HALLO HARMONIA

Author: Bruce Jenkins  Date Posted:2 August 2024 

HALLO HARMONIA

Although the German Top 40 of the late Sixties and early Seventies remained resolutely traditional and cringingly bland, elsewhere this was a highly creative time for German rock music. Beyond the safe confines of radio-friendly singles dwelt tribes of restlessly inventive and determinedly non-Anglo-American musicians creating some of the most interesting and exciting music of the era. 

The British music press caught on, not least through legendary DJ John Peel, with one print journalist allegedly coined the unflattering term 'Krautrock' to describe these confounding yet thrilling sounds. It is a daft label to describe such a diverse range of artists and styles, yet it stuck and so we’re stuck with it. Welcome, meine Damen and Herren, to the first LP by a Krautrock supergroup, Musik Von Harmonia.

Formed in 1973 when Neu! guitarist Michael Rother joined the gentlemen of Cluster—Hans-Joachim Rödelius and Dieter Möbius—Harmonia combined keyboard explorations with guitar momentum and repetitive beats to produce a record that anticipated modern ambient music and electronica in a unique and fascinating way.

The LP fades in with "Watussi", a loop of cheesy organ-synth over a fractured beat, some Rother guitar weaving away in the middle distance. Uncompromising in its repetitive intensity, this opening salvo bears no relation to the early Sixties dance craze; there’s way more machine menace than African abandon. When the pace of the second track slows to a stately base pulse with star drift snatches of melody, the contrast is marked. "Sehr Kosmisch" goes some way to demonstrating why listeners and reviewers attached words like 'space' and 'cosmic' to such drifting synthscapes. Yet it isn’t empty nor is it alien, there is a chilly beauty to the inexorable unfolding across the ten minute duration. 

"Sonnenshein" closes the first side. This piece has always suggested to me an alt-universe cousin of the opening track, having a similar structure but with more distortion and urgency.

"Dino" opens the second side at a gallop. Sharing some DNA with Neu!’s epochal "Hallogallo", it is a classic example of the German motorik beat and could well have inspired the entire career of later electronic/hybrid artists such as Stereolab. That infectious groove is dismantled in "Ohrwurm", suggesting that the band’s track titles were more than a little tongue-in-cheek. The name translates as "ear worm" but there is little to wriggle into your auditory canals here; it is the most experimental track on the LP, but hypnotic none the less. After this comes the swooning, melodic "Ahoi!", glowing with pastoral beauty. It very much signals the direction Rödelius would take in his solo career. 

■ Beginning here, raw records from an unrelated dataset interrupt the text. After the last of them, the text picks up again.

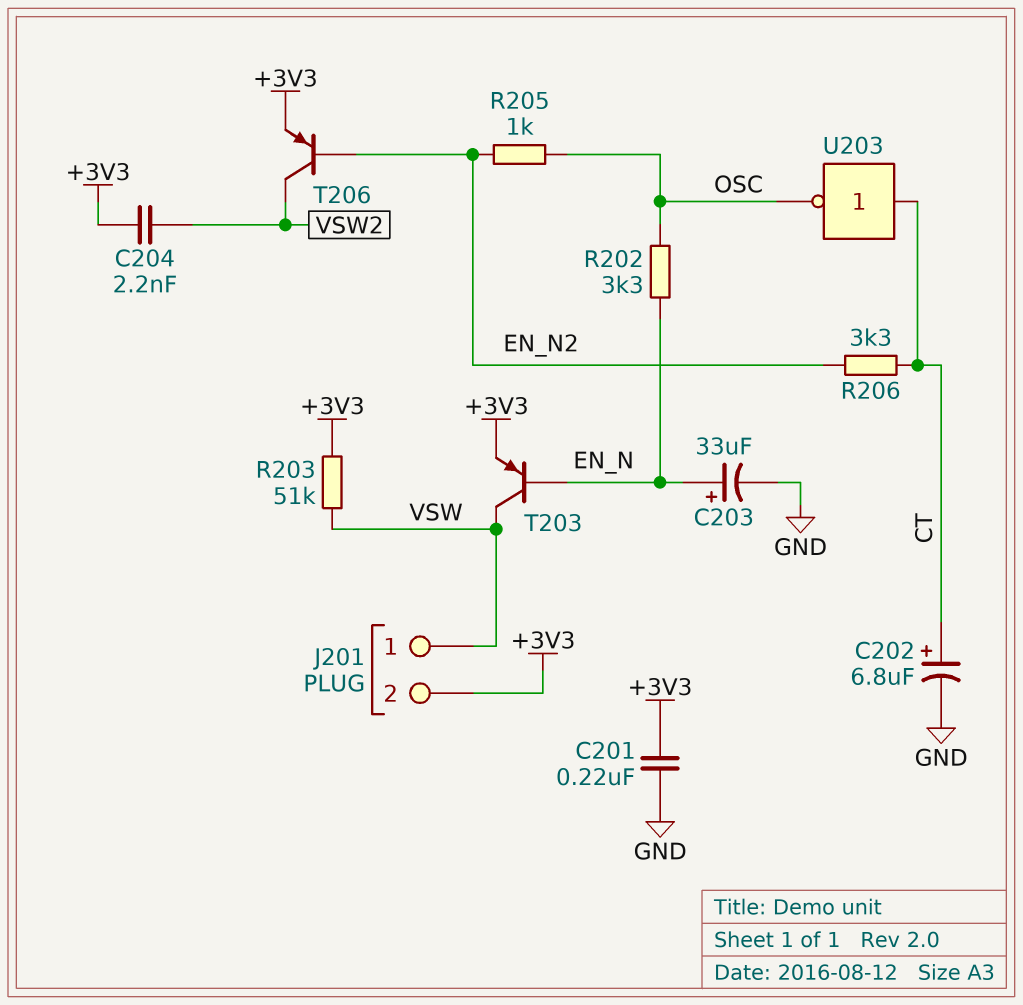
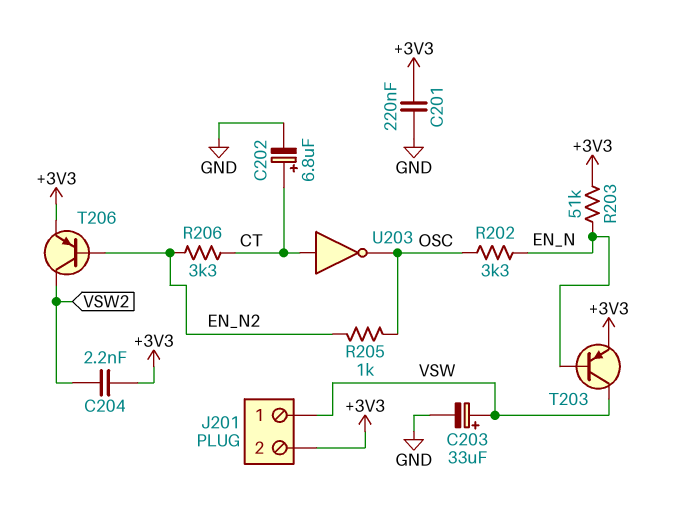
C203: 33uF (plus EN_N, minus GND) -> 33uF (plus VSW, minus GND)
R203: 51k (+3V3, VSW) -> 51k (+3V3, EN_N)

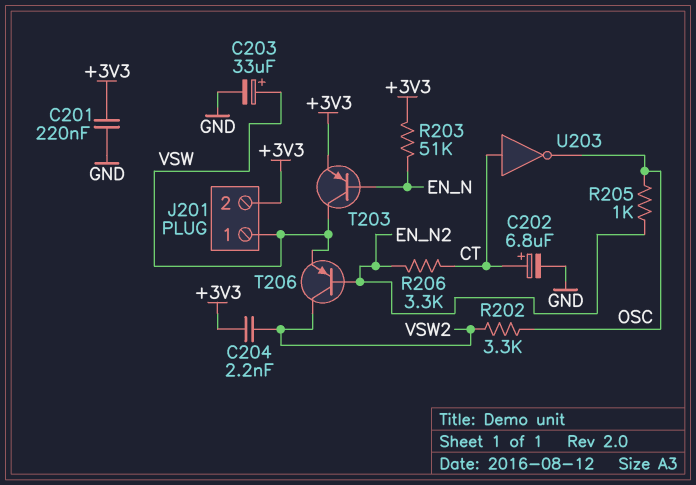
R202: 3.3k (EN_N, OSC) -> 3.3k (OSC, VSW2)
T206: PNP (B EN_N2, C VSW2, E +3V3) -> PNP (B EN_N2, C VSW2, E VSW)

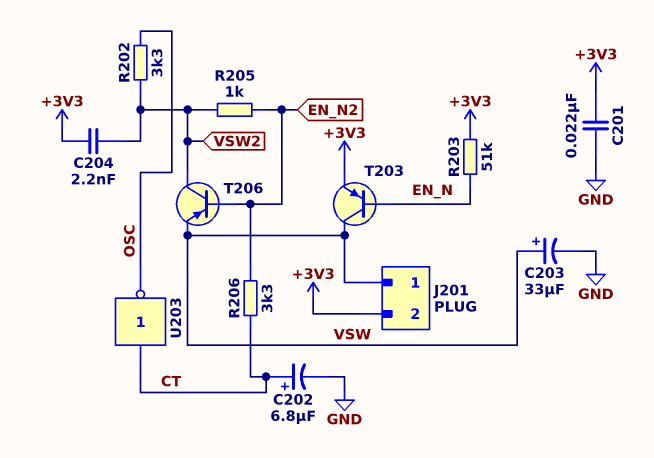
C201: 220nF (+3V3, GND) -> 22nF (+3V3, GND)
R205: 1k (EN_N2, OSC) -> 1k (EN_N2, VSW2)

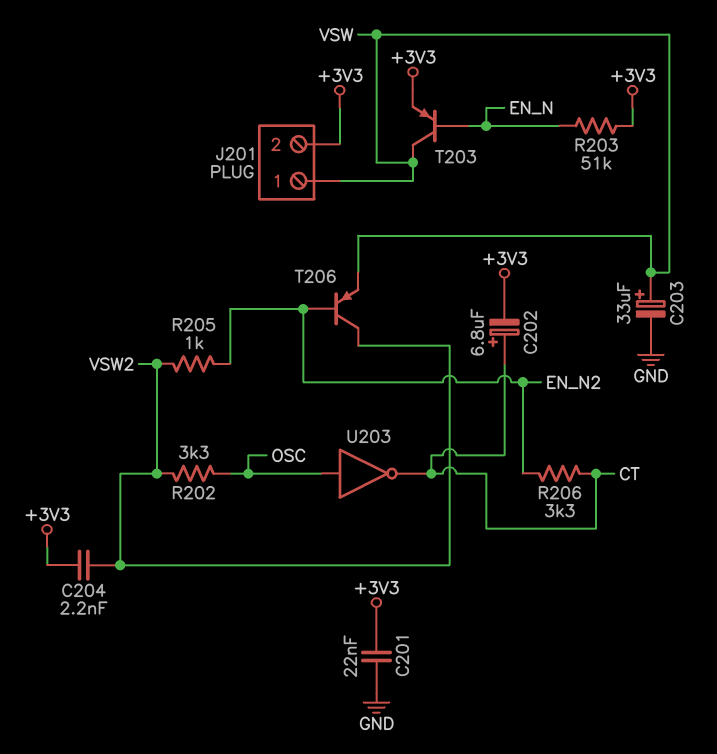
C202: 6.8uF (plus CT, minus GND) -> 6.8uF (plus CT, minus +3V3)
U203: NOT (in CT, out OSC) -> NOT (in OSC, out CT)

Contrasts and contradictions abound on Musik Von Harmonia. It is like having a picnic on a grassy tree-lined riverbank then driving down an Autobahn in an articulated lorry with a couple of loose wheels. Something of this was captured in the irony of the cover image. Looking like a advertisement for cheap laundry liquid or some generic cleaning product, it presented a garish yet mundane graphic as far from evoking spaced out jamming as you could get. This cover declared "I’m functional, practical, totally un-cosmic". It looked Modern, with a capital Mmmm.

Half a century later, Musik Von Harmonia still sounds modern.

*

Postscript

In April 2024 Grönland Records released a special 50th anniversary edition of Musik Von Harmonia that adds a bonus LP of what the cover calls "reworks". These include re-imaginings of some of the album tracks and other new creations inspired by the original pieces. It is an enjoyable and worthwhile companion disc.